View Full Version : Commandant aims to stabilize a busy Corps

11-08-05, 05:38 PM
Commandant aims to stabilize a busy Corps

By Christian Lowe
Times staff writer

The formation of a new Marine special-operations unit. The integration of Marine and Navy tactical aviation. An ongoing major reorganization of combat units in the active-duty and Reserve force. It's all happening at a time when Marines are rotating every seven months into combat.

And it sure doesn't make the job of commandant of the Marine Corps look easy.

On top of all that, the service faces a looming equipment crisis that could cost billions to solve while it still has to pay the tab for new military construction, growing personnel costs and replacements for much of its rotary-wing aviation fleet and Amphibious Assault Vehicles.

Nevertheless, the Corps' top leader, Gen. Mike Hagee, remains upbeat, saying he's steering the Corps in the right direction for today's fight and preparing the service for the enemies of the future.

"The only thing we know for sure is that we're really not very good at determining what, in fact, is going to happen" in the future, Hagee said during a wide-ranging interview Nov. 2 with Marine Corps Times reporters and editors.

"We're probably not going to get it right, but we surely don't want to get it really wrong."

Here are some of his thoughts on other issues, edited for clarity and length:

Q. What's your analysis of the effects of operational tempo on the Marine Corps, for both the active and the Reserve, and is there room for some modification of deployment schedule of seven months out, seven months back?

A. There's always room for modification if we can find a better way to do it. I mean, that's easy. We want to do what is effective, and we want to be right by the individual Marine.

As you know, it is the battalions and squadrons by and large that are rotating on a seven-month rotation. It's not the division, the [Marine Expeditionary Force] headquarters, the group headquarters - they are all over there for one year. That gives you the stability.

In my discussions … every single Marine I've talked with has said we've got [the rotations] right. Please continue this. Do not change it.

Q. How could you allow Marines more time back home?

A. Number one, you reduce the number of forces that you have over there. That's obviously going to give you a longer dwell time back.

Last year at this time, we had over 30,000 troops there. This year, we have 23,000. Last year at this time, we had nine maneuver battalions over there. This year, we have six maneuver battalions.

Last year at this time, we had two relatively small Iraqi security force battalions. This year, we have a division of Iraqi security force battalions.

[The Iraqis aren't bad] at the squad level, pretty good at the platoon level. Some of them can operate at the company level. Very few of them can operate at the battalion level, and it will probably be some time before they can operate at the battalion level, at least the way we would operate.

But you know what? To do the job they have to do, they don't have to operate like we do at the battalion level.

Q. Are you considering any further changes to the TacAir integration plan, including the deactivation of 4th Marine Aircraft Wing tactical aviation squadrons?

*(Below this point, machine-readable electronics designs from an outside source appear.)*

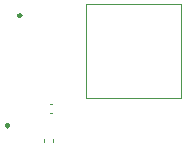
<source format=gbr>
%TF.GenerationSoftware,KiCad,Pcbnew,9.0.6-rc1*%
%TF.CreationDate,2025-12-13T16:16:27+01:00*%
%TF.ProjectId,hardware_V8,68617264-7761-4726-955f-56382e6b6963,rev?*%
%TF.SameCoordinates,Original*%
%TF.FileFunction,Legend,Bot*%
%TF.FilePolarity,Positive*%
%FSLAX46Y46*%
G04 Gerber Fmt 4.6, Leading zero omitted, Abs format (unit mm)*
G04 Created by KiCad (PCBNEW 9.0.6-rc1) date 2025-12-13 16:16:27*
%MOMM*%
%LPD*%
G01*
G04 APERTURE LIST*
%ADD10C,0.100000*%
%ADD11C,0.250000*%
%ADD12C,0.120000*%
G04 APERTURE END LIST*
%TO.C,U3*%
D10*
X106200000Y-103600000D02*
X114200000Y-103600000D01*
X114200000Y-95600000D01*
X106200000Y-95600000D01*
X106200000Y-103600000D01*
D11*
%TO.C,IC6*%
X100690000Y-96625000D02*
G75*
G02*
X100440000Y-96625000I-125000J0D01*
G01*
X100440000Y-96625000D02*
G75*
G02*
X100690000Y-96625000I125000J0D01*
G01*
%TO.C,IC5*%
X99650000Y-105950000D02*
G75*
G02*
X99400000Y-105950000I-125000J0D01*
G01*
X99400000Y-105950000D02*
G75*
G02*
X99650000Y-105950000I125000J0D01*
G01*
D12*
%TO.C,C4*%
X103360000Y-107307836D02*
X103360000Y-107092164D01*
X102640000Y-107307836D02*
X102640000Y-107092164D01*
%TO.C,C1*%
X103092164Y-104860000D02*
X103307836Y-104860000D01*
X103092164Y-104140000D02*
X103307836Y-104140000D01*
%TD*%
M02*

</source>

A. [Tactical] aviation is in the Marine air-ground logistic team; that is what makes us so powerful, and that's what makes us a Marine Corps. I mean, it's integral, absolutely integral to what we are.

On Reserve aviation, we're always looking at … how we can provide the most effective capability for the nation. Then ... we need to look within the Marine Corps - the force structure will be part of that - looking inside the Marine Corps on how we can provide the best Marine Corps for the dollars.

We are looking at the Reserve force. I have tasked the commander of the Marine Corps Reserve to come back to me and tell me, based on what we know today and where we are going, how should the Marine Corps, not just Marine Corps Reserve aviation, but how should the Marine Corps Reserve be structured? And is there something that we could do similar to what we did in the [Force Structure Review Group] where we stood down some Reserve artillery battalions and stood up some Reserve anti-terrorism battalions.

Q. What's the status of Force Structure Review Group recommendations and the establishment of new units?

A. We are slowly but surely moving in that direction. Much to my surprise, finding the personnel [and] training the personnel has actually turned out to be easier than getting the equipment, primarily because of the challenges that we have ensuring that we have our very best equipment forward and that we have sufficient forward, and then we have sufficient equipment for the Marines to train back here.

Getting the money to procure the equipment, during the first couple of supplementals, was such that we only had a very small portion of procurement. That has changed now. So, actually, getting the sufficient equipment has been more of a challenge.

Q. Are you going to be able to accelerate construction and improvement of housing for single Marines?

A. I believe that is absolutely critical, and I'm doing everything I can to push and accelerate that.

We cannot use [public-private ventures] for bachelors. The Navy is experimenting with it, and we're watching it very closely. Our problem is under PPV, you guarantee the owner or the individual who has put up the houses a certain occupancy rate. For families, that's easy. We're always going to make that.

But if you put 2nd Battalion, 8th Marines, into it, and they go to war, all of a sudden those barracks are empty, and they're empty for an extended period of time. So what we are looking at is could we do some sort of bachelor PPVs for the bases and stations, assuming that the Navy's is successful.